◆ Fragmento seleccionado
........

Los cinco personajes del Quinteto de los atónitos se mueven en función de unas determinadas emociones. La rabia, el dolor, la pena, el amor, la compasión, el odio, la curiosidad son algunas de las emociones que los personajes muestran frontalmente al espectador que sigue el hilo secuencial de una trama inexplicable. Cada personaje refleja una emoción con independencia de las emociones de sus compañeros, de forma que el resultado es ambiguo por necesidad. Se trata de combinar dos conceptos: confluencia y alternancia (de emociones) para generar el caos de la sensación perceptiva, caos, por otra parte, que inevitablemente me lleva a la emoción, a una emoción indefinida, intemporal: profunda. Inexplicable.

........

◆ Listado proporcionado
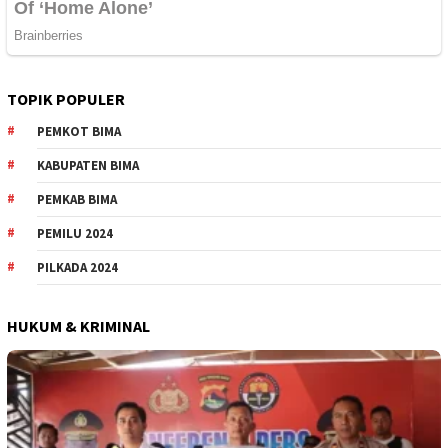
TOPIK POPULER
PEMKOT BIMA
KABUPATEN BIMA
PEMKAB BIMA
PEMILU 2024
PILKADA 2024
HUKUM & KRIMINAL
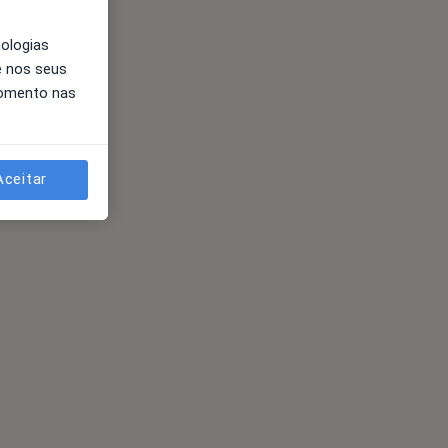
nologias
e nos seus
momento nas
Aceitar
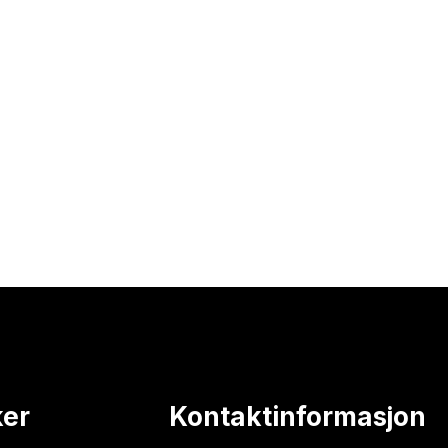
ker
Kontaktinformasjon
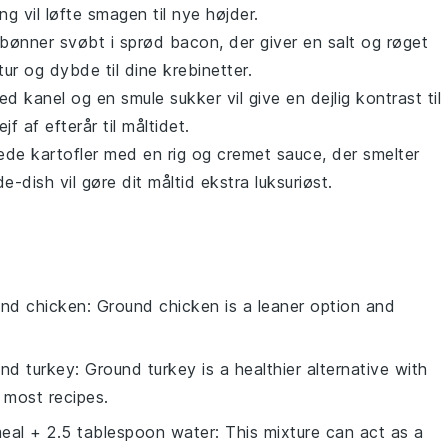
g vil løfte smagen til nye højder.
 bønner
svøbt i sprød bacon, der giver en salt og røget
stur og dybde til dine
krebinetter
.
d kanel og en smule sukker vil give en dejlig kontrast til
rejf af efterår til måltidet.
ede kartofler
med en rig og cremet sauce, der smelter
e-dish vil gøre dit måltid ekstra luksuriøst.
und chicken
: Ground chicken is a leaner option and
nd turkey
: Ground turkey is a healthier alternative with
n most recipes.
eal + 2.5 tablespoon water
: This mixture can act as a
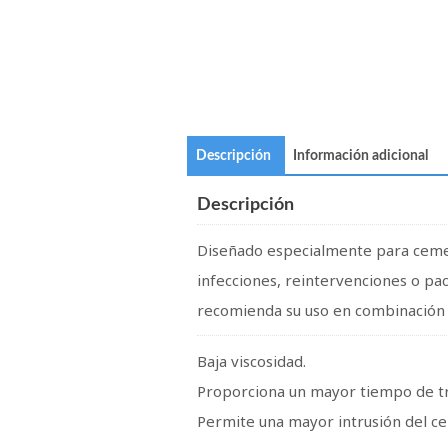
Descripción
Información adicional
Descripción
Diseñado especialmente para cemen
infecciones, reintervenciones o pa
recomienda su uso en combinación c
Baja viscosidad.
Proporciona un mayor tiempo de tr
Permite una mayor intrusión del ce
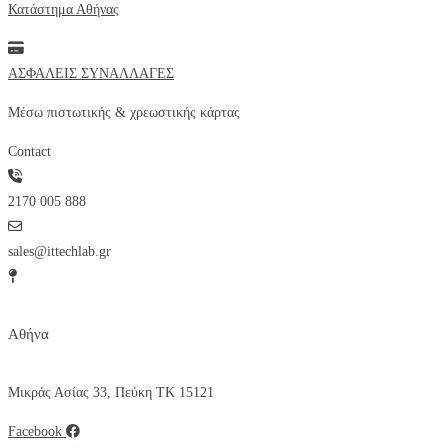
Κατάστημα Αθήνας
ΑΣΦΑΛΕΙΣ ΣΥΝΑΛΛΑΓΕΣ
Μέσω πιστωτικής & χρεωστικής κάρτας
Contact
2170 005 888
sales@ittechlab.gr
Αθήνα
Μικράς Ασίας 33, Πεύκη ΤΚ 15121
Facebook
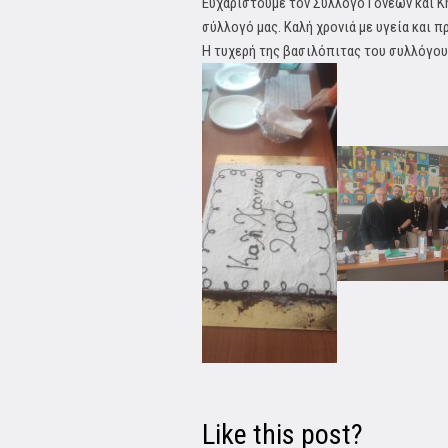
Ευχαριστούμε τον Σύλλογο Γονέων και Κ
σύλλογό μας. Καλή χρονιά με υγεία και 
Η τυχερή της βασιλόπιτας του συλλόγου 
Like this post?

........

◆ Ejercicios por realizar
A: Según el fragmento sobre el Quinteto de los atónitos, ¿qué dos conceptos se combinan para generar el caos de la sensación perceptiva?
B: Prosiga el fragmento sobre el Quinteto de los atónitos a partir de su última oración.

◆ Lista de respuestas
A: La confluencia y la alternancia de emociones.

B:
Puro realismo de sensaciones, fenomenológico, a través del cual accedo a esa emoción profunda. Al igual que en todas sus piezas pertenecientes a Las pasiones (sobre todo Observance), los personajes me muestran su lado íntimo más allá de toda posible interpretación. Su intimidad explosiona ante el desconocimiento real de la causa que provoca sus sentimientos. Sentimientos profundos. No hay nunca un porqué. Así, la expresión del sentimiento se me transfiere de forma pura. Emocionando. O por decirlo de otra manera: no hay personajes en la obra de Viola, ni siquiera actos interpretativos; hay sólo emoción directa, la que me adviene de la contemplación de aquello que es inexplicable. Y la cámara hiperlenta ha sido la forma (técnica) perfecta para conseguir lo que ni una fotografía ni una película de cine pudo conseguir antes. Conjunción perfecta, pues, de contenido, forma y técnica. ¿El resultado? (conmigo, se sobreentiende): SOBRECOGIMIENTO.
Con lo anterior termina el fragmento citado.